I am am so thankful for strong closeknit family that I have. My sister Leisha has been at the forefront taking care of my mom everyday. She missed her calling at being a caretaker. She is truly amazing at it. Alexus has also been there daily to assist Leisha while juggling college. My Dad has had very little sleep, he is by her side whenever she coughs or gets restless. Michelle (my wife)has been my rock. She has held down all aspects of our life with the house, kids, meals, taxes, etc. as well as helped with mom and being the mediator when emotions run high. Zack and Travis have been helpful and got grandpa out of the house to give him a break. They took him out for lunch and to run errands. Darren has been there daily and helped out with food as well. And also Linda has been an amazing friend but considered family. She has been over daily to help out and comfort where needed.

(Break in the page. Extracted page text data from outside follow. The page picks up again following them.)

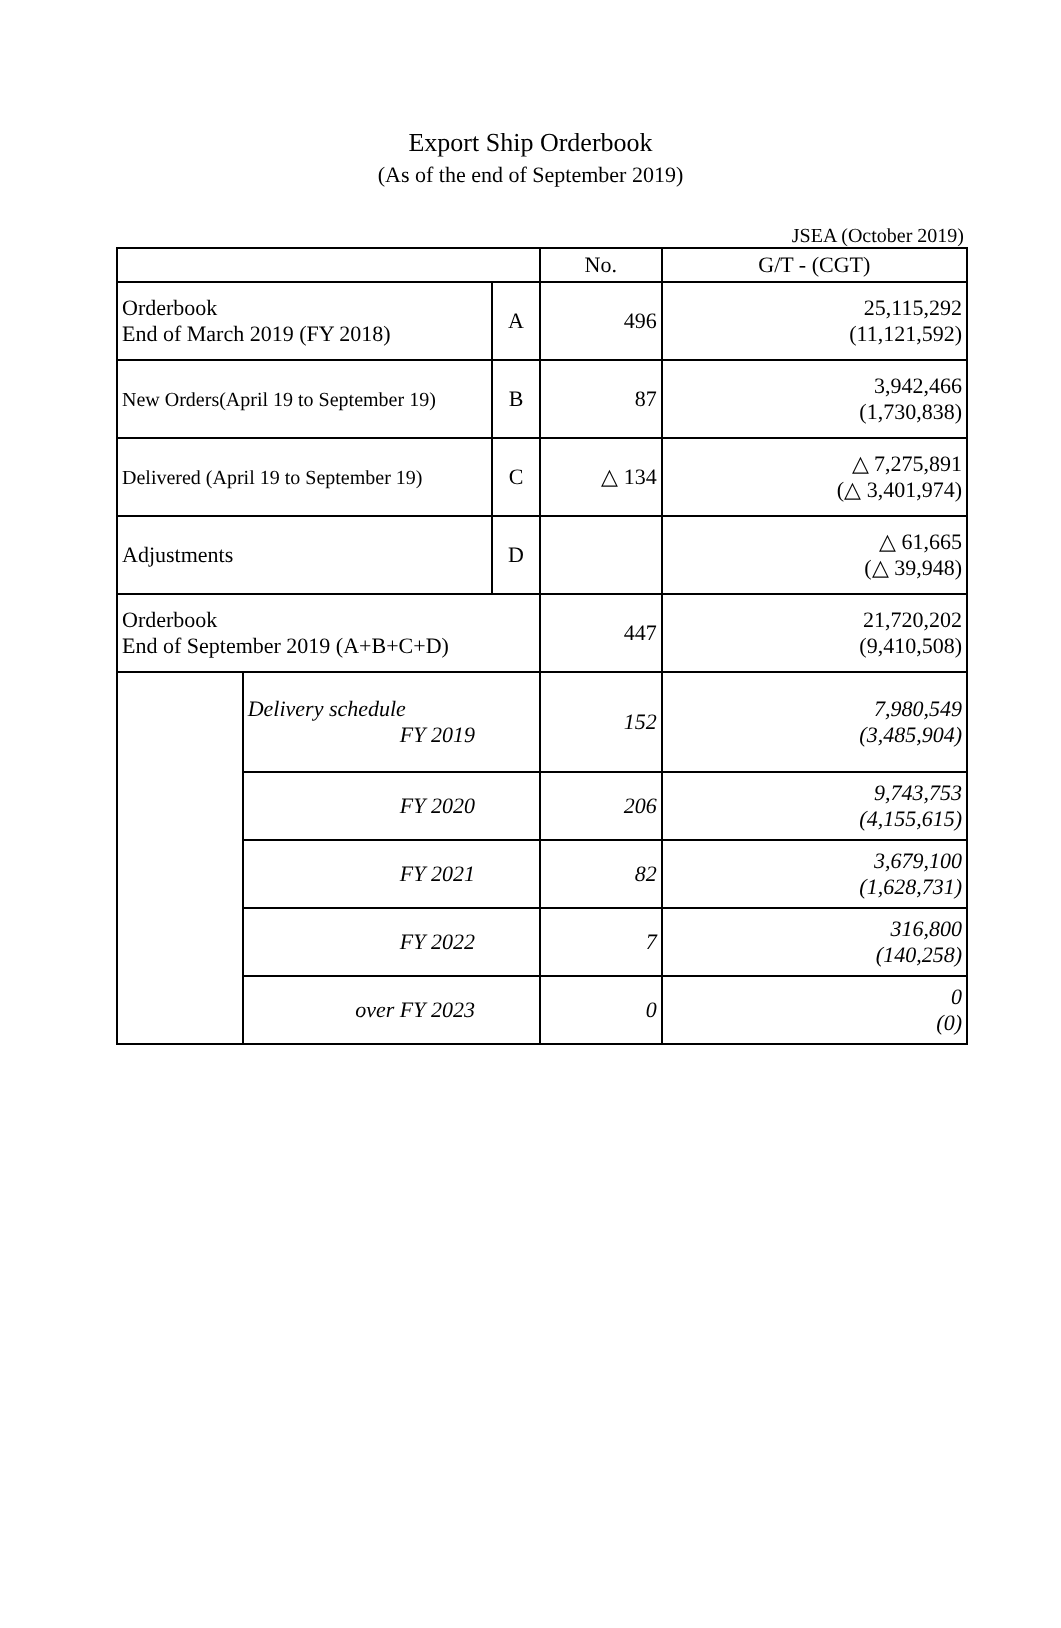Export Ship Orderbook
(As of the end of September 2019)
JSEA (October 2019)
| | | | No. | G/T - (CGT) |
| --- | --- | --- | --- | --- |
| Orderbook End of March 2019 (FY 2018) | | A | 496 | 25,115,292 (11,121,592) |
| New Orders(April 19 to September 19) | | B | 87 | 3,942,466 (1,730,838) |
| Delivered (April 19 to September 19) | | C | △ 134 | △ 7,275,891 (△ 3,401,974) |
| Adjustments | | D | | △ 61,665 (△ 39,948) |
| Orderbook End of September 2019 (A+B+C+D) | | | 447 | 21,720,202 (9,410,508) |
| | Delivery schedule FY 2019 | | 152 | 7,980,549 (3,485,904) |
| | FY 2020 | | 206 | 9,743,753 (4,155,615) |
| | FY 2021 | | 82 | 3,679,100 (1,628,731) |
| | FY 2022 | | 7 | 316,800 (140,258) |
| | over FY 2023 | | 0 | 0 (0) |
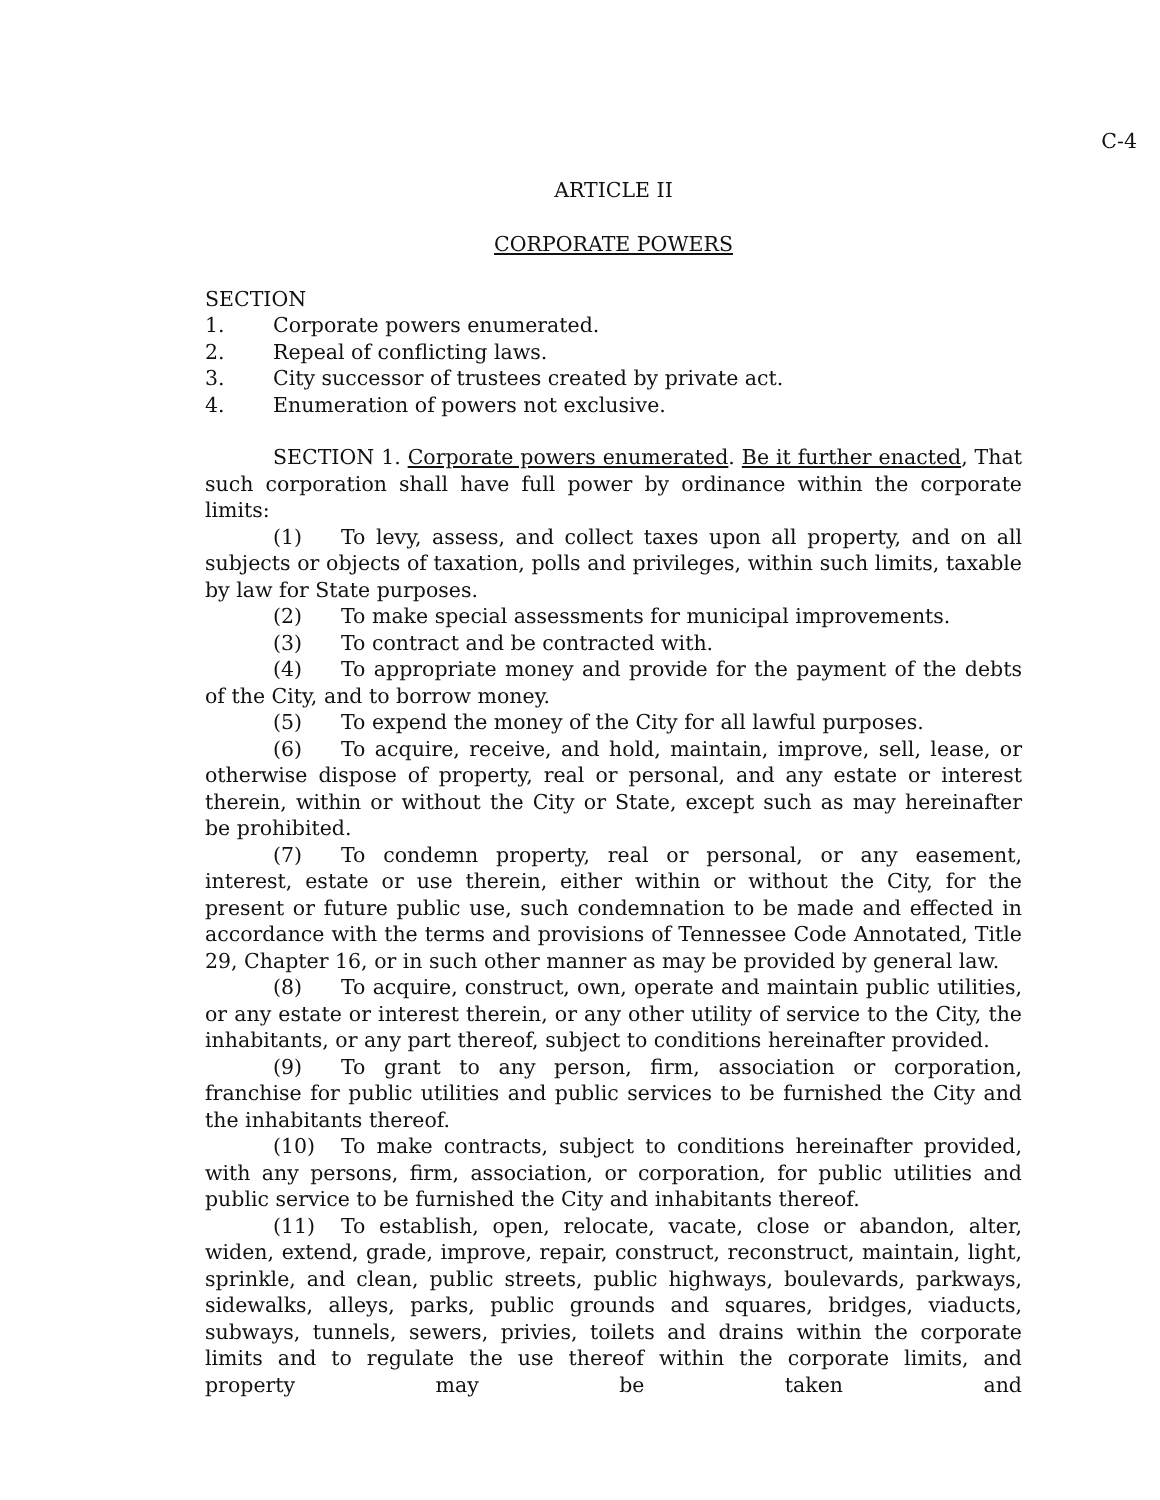C-4
ARTICLE II
CORPORATE POWERS
SECTION
1. Corporate powers enumerated.
2. Repeal of conflicting laws.
3. City successor of trustees created by private act.
4. Enumeration of powers not exclusive.
SECTION 1. Corporate powers enumerated. Be it further enacted, That such corporation shall have full power by ordinance within the corporate limits:
(1) To levy, assess, and collect taxes upon all property, and on all subjects or objects of taxation, polls and privileges, within such limits, taxable by law for State purposes.
(2) To make special assessments for municipal improvements.
(3) To contract and be contracted with.
(4) To appropriate money and provide for the payment of the debts of the City, and to borrow money.
(5) To expend the money of the City for all lawful purposes.
(6) To acquire, receive, and hold, maintain, improve, sell, lease, or otherwise dispose of property, real or personal, and any estate or interest therein, within or without the City or State, except such as may hereinafter be prohibited.
(7) To condemn property, real or personal, or any easement, interest, estate or use therein, either within or without the City, for the present or future public use, such condemnation to be made and effected in accordance with the terms and provisions of Tennessee Code Annotated, Title 29, Chapter 16, or in such other manner as may be provided by general law.
(8) To acquire, construct, own, operate and maintain public utilities, or any estate or interest therein, or any other utility of service to the City, the inhabitants, or any part thereof, subject to conditions hereinafter provided.
(9) To grant to any person, firm, association or corporation, franchise for public utilities and public services to be furnished the City and the inhabitants thereof.
(10) To make contracts, subject to conditions hereinafter provided, with any persons, firm, association, or corporation, for public utilities and public service to be furnished the City and inhabitants thereof.
(11) To establish, open, relocate, vacate, close or abandon, alter, widen, extend, grade, improve, repair, construct, reconstruct, maintain, light, sprinkle, and clean, public streets, public highways, boulevards, parkways, sidewalks, alleys, parks, public grounds and squares, bridges, viaducts, subways, tunnels, sewers, privies, toilets and drains within the corporate limits and to regulate the use thereof within the corporate limits, and property may be taken and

For years Rosa felt like something was wrong. She had stomach pains and had continuously went to her Dr. for help. Her Dr. continuously misdiagnosed her pains for indigestion. In August 2016, my mom(Rosa) went to the emergency room due to these pains and was diagnosed with stage 4 adenocarcinoma of the stomach which matastisized to the liver. She began chemo therapy shortly after being diagnosed. She went through 4 different chemo drugs over about a year and a half. The chemo stopped working on the tumor and the cancer so the Dr. switched her to immunotherapy. This therapy went on for 3 months but did not have an effect on the cancer. In March 2018 the dr. recommended for her to focus on quality of life and told her that there were no other treatments that would work. At this point her cancer has taken over her liver. She is no longer walking, is having a hard time talking, and opens her eyes only for a few seconds at a time. I wanted to set up this site to share her story and to inform friends and family of her status. Please follow her days and share you stories of her. As you all know she is the most caring and giving person. She has always put others feelings before her own and I can bet there are hundreds of people who have at some point called her mom.